Once upon a time, you had to eat your lunch early in Paris or not at all. By 12.30pm, the tables in all the decent, affordable restaurants were taken. If you were late, you had the choice between the doubtful, unswept brasserie on the corner, a McDonald's or something even more unFrench, a sandwich at your desk.
No longer. All over Paris—all over France—restaurant tables are standing empty. The takings of French restaurants and cafés have plunged by 20 per cent this year. Nearly 3,000 restaurants and cafés have gone bust in the first half of 2008—a 30 per cent increase on the same period last year.
Alarm bells are ringing in the French restaurant industry, but also in the French government. If the French have stopped indulging in their favourite sport—eating out—there must be something profoundly disturbed in the state of France.
Bernard Picolet, 59, is the patron of an excellent corner restaurant, Les Amis du Beaujolais, a couple of hundred yards from the Champs Elysées in the 8th arrondissement of Paris.
"I have been here for more than 20 years, and my father and uncle before me. I have never known custom to be so poor," he said.
"People will tell you that it's because of the economic crisis or it's because of the smoking ban [which came into effect in cafés and restaurants in February] or because there are no Americans around. Yes, of course, it is partly the fault of those things but it is also something much worse than that and, I fear, it's not going to get better. The French, these days, are no longer eating like the French. They are eating like the English.
"Younger French people today don't understand or care about food. They are happy to gobble a sandwich or chips, rather than go to a restaurant. They will spend a lot of money going to a nightclub but not to eat a good meal. They have the most sophisticated kinds of mobile telephone but they have no idea what a courgette is. They know all about the internet but they don't know where to start to eat a fish."
M. Picolet, whose restaurant is recommended by most Paris food guides, says that he has lost one in five of his customers since the start of the year. At one time, you had to wait for a table to eat at Les Amis on the Rue du Berri. Now, every lunchtime, there are swaths of empty white tablecloths.
"If it weren't for my faithful, regular customers, I would be dead," M. Picolet said. "And do you know who my most faithful customers are? The English. There are many English people who work around here and they still like to eat a good lunch. The French? The younger French, at any rate. Pah!"
According to a report yesterday by the French financial insurance company Euler Hermes SFAC, no fewer than 1,782 "traditional" French restaurants went bankrupt in the first six months of this year—a 25 per cent increase on 2007. The victims are mostly low or middle-range neighbourhood restaurants, rather than the gastronomically ambitious and high-priced.

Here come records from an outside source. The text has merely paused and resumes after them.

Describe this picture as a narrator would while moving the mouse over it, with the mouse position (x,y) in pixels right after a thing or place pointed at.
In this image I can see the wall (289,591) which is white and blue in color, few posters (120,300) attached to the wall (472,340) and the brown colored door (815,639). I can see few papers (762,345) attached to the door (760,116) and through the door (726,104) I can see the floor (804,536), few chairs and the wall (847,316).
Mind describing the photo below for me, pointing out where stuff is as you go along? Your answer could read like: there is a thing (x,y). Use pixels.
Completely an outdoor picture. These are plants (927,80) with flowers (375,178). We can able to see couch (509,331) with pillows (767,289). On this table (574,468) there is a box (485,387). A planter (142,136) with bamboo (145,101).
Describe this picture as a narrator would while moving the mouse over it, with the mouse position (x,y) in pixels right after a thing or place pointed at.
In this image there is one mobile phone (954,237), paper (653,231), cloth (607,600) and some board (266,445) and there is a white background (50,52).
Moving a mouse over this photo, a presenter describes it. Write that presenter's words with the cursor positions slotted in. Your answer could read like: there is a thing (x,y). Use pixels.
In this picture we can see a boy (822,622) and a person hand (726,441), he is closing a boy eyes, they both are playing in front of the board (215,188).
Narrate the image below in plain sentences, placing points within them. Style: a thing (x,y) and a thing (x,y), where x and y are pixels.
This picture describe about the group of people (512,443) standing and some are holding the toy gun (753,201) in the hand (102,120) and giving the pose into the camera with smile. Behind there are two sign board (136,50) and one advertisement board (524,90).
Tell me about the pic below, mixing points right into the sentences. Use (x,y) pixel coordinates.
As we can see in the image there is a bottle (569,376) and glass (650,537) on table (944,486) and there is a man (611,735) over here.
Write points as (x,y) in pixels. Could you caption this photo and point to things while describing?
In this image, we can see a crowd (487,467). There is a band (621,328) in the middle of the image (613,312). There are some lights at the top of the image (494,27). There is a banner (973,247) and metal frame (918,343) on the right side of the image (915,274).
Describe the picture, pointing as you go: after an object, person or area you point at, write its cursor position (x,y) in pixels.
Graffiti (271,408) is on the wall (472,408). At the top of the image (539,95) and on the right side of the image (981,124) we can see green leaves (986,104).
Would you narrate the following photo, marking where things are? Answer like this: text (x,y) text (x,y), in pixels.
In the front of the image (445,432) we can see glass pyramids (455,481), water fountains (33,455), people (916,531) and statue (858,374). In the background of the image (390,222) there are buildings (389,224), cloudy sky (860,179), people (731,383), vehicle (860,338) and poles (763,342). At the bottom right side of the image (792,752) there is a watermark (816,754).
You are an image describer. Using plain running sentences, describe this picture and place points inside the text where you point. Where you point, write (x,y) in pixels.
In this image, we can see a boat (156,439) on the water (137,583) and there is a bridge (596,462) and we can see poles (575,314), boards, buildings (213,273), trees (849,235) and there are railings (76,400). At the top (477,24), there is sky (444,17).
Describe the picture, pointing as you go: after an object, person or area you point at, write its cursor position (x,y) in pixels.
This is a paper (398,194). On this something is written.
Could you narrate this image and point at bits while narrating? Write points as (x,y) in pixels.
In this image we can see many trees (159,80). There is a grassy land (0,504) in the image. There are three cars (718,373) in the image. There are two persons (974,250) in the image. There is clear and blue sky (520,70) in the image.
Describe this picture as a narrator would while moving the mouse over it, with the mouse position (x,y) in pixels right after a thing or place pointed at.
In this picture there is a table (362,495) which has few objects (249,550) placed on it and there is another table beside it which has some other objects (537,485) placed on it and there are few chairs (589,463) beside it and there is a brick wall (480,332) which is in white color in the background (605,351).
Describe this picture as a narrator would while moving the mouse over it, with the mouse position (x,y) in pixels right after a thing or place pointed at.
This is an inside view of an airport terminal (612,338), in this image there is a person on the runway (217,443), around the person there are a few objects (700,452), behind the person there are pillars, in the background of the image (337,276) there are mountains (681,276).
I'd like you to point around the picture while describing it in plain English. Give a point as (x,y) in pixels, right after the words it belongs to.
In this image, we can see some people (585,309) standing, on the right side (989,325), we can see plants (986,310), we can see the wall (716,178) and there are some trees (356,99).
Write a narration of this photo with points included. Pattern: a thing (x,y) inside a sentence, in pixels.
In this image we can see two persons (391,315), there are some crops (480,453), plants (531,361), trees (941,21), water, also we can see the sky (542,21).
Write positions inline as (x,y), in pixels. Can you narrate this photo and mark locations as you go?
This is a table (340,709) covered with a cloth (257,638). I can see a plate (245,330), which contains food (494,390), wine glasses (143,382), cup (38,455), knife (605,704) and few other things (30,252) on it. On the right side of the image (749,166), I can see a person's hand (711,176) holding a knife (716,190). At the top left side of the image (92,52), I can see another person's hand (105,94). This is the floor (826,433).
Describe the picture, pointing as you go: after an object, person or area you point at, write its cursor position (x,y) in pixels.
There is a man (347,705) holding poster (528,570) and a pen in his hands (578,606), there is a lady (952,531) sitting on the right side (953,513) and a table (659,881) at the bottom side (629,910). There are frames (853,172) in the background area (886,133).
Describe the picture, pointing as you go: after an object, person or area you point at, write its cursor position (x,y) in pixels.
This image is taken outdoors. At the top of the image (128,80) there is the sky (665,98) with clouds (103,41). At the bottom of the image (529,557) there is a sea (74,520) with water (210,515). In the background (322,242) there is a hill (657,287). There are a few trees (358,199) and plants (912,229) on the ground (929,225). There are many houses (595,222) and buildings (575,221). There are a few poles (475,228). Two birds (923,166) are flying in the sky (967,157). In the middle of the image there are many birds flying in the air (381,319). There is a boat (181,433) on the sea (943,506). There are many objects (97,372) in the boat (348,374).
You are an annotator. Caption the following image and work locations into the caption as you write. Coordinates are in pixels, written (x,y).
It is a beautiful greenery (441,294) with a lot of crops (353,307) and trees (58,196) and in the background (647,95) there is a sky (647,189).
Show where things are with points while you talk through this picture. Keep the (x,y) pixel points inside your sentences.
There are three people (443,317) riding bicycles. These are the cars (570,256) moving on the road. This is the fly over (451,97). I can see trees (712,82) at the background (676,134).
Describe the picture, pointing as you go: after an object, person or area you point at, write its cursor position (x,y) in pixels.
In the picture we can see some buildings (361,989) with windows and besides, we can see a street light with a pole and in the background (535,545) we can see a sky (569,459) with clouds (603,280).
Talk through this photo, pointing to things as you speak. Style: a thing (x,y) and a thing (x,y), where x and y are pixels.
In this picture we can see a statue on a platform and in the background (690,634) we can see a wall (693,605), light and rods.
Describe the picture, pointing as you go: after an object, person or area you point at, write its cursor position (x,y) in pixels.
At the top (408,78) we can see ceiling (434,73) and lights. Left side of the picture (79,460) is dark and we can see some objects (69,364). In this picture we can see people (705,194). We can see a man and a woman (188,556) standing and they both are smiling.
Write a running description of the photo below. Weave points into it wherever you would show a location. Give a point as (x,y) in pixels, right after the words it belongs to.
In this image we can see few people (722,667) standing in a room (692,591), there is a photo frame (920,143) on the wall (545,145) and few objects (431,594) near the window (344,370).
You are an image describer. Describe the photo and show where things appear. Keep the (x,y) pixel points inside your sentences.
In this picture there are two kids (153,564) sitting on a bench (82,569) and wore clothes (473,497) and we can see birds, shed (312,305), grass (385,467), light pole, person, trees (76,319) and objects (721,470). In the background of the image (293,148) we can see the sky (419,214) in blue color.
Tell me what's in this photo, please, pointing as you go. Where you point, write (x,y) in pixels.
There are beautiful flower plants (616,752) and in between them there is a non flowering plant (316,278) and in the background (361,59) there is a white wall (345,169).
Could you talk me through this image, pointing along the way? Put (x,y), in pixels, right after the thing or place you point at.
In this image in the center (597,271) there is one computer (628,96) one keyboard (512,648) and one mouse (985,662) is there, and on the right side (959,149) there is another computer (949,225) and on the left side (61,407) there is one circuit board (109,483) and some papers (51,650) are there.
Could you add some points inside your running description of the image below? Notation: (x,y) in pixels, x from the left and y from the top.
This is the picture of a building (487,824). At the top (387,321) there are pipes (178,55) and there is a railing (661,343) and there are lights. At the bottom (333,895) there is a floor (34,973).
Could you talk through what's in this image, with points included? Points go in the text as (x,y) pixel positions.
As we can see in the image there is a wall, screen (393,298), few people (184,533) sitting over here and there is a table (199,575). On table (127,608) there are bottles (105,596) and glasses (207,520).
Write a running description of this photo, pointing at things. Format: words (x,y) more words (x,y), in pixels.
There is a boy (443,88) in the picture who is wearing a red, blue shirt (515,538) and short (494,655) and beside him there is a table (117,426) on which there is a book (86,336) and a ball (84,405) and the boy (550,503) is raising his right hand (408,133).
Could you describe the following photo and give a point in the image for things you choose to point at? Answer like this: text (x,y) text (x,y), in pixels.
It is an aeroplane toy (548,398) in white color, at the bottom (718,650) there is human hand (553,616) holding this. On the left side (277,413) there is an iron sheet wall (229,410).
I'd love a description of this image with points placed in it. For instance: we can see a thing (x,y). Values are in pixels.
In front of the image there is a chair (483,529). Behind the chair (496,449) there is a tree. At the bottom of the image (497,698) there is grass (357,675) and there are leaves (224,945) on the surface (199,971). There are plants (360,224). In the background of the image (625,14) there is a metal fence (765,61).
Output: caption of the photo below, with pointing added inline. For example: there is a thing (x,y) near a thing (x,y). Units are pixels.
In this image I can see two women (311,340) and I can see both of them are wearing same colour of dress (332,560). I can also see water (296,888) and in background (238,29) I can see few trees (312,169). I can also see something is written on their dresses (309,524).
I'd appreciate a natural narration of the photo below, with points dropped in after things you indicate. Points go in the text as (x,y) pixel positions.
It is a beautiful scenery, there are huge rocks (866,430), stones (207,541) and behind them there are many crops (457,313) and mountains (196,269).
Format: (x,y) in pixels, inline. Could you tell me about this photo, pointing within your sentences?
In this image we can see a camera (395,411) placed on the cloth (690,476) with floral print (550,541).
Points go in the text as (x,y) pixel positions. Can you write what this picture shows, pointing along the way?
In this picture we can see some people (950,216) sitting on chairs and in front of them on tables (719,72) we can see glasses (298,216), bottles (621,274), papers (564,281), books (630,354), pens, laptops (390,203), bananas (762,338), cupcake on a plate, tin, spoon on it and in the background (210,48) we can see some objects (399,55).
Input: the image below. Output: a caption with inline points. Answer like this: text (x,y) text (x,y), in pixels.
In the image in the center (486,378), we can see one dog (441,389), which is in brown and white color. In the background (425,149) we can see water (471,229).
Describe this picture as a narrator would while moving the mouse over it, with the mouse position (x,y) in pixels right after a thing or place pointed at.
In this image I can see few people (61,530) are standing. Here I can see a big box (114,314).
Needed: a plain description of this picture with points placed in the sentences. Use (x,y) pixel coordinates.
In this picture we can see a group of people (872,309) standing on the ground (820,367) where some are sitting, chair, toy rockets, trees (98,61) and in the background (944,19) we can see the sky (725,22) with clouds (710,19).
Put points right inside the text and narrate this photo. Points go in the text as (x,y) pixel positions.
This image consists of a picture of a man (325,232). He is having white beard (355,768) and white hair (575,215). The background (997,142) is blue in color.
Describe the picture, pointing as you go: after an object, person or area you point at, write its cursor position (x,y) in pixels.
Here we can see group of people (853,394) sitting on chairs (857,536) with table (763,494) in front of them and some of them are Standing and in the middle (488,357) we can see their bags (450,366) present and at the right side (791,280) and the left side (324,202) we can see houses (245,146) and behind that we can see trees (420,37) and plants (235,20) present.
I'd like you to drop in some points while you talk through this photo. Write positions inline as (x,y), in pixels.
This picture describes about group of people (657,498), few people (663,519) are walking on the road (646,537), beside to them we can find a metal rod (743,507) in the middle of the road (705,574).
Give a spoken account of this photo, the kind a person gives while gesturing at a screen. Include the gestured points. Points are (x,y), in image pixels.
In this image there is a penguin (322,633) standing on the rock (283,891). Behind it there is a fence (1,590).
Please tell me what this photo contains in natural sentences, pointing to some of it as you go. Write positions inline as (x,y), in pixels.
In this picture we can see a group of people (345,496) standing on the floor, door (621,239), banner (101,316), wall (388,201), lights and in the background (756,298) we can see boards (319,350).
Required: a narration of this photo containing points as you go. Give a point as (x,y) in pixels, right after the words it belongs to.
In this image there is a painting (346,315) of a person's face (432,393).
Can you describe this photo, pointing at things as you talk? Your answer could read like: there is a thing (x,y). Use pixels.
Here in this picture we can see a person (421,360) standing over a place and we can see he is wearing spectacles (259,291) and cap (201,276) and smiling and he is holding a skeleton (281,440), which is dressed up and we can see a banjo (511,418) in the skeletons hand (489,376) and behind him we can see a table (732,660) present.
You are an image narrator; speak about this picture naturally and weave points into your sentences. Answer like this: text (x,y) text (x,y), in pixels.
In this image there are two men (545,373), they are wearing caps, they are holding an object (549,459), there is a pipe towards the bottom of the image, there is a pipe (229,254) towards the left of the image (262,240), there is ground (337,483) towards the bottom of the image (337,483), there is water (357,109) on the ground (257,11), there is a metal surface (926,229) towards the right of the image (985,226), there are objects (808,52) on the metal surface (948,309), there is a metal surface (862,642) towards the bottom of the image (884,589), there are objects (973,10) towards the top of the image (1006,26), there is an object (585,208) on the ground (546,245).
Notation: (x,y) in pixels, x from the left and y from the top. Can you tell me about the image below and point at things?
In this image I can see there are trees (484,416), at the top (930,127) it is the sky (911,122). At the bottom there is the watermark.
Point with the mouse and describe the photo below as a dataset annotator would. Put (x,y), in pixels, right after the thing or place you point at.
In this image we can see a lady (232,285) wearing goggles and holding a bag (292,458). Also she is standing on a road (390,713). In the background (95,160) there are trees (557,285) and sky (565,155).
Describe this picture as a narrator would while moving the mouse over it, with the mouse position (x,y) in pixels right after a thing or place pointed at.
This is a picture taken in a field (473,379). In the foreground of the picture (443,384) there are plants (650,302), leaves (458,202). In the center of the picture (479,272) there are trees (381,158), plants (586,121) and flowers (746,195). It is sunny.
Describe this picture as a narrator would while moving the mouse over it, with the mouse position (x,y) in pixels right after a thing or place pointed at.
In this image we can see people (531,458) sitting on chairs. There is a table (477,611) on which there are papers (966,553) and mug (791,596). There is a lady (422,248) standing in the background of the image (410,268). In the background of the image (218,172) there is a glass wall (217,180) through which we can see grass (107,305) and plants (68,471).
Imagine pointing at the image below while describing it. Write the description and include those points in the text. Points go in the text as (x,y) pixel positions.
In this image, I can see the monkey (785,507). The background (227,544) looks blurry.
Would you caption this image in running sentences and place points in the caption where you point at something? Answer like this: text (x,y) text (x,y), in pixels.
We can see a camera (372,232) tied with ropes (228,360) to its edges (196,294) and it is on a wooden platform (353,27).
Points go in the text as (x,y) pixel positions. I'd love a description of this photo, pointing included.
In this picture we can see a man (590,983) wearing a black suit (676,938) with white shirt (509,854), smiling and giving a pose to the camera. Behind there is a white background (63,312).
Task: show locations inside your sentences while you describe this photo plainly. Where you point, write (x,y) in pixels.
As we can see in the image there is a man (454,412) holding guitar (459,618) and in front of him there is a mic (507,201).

The destruction among cafés—a 56 per cent increase in bankruptcies—was even worse, largely because of the smoking ban. Even fast-food restaurants (bankruptcies up 19 per cent) are feeling the pinch.
Marie-Christine Schmitt, who helped to prepare the report for Euler Hermes, said: "This is only the outright bankruptcies. Many other restaurateurs, or café owners, are retiring early or selling up.
"You have a number of factors piled up on top of one another. There has been a collapse in French disposable income, which means that spending on all services and luxuries has fallen. On top of that, you have the smoking ban in public places. On top of that you have the explosion in the costs of foodstuffs, which means that restaurants have been forced to increase prices, and lose customers, or lose money."
Mme Schmitt agrees with M. Picolet, however, that the Great French Restaurant Crisis of 2008 is not just a passing phenomenon. "There has been a change in French behaviour patterns, that is clear," she said.
"There has been a gradual movement away from the French tradition of restaurant-eating towards buying sandwiches or bringing them from home.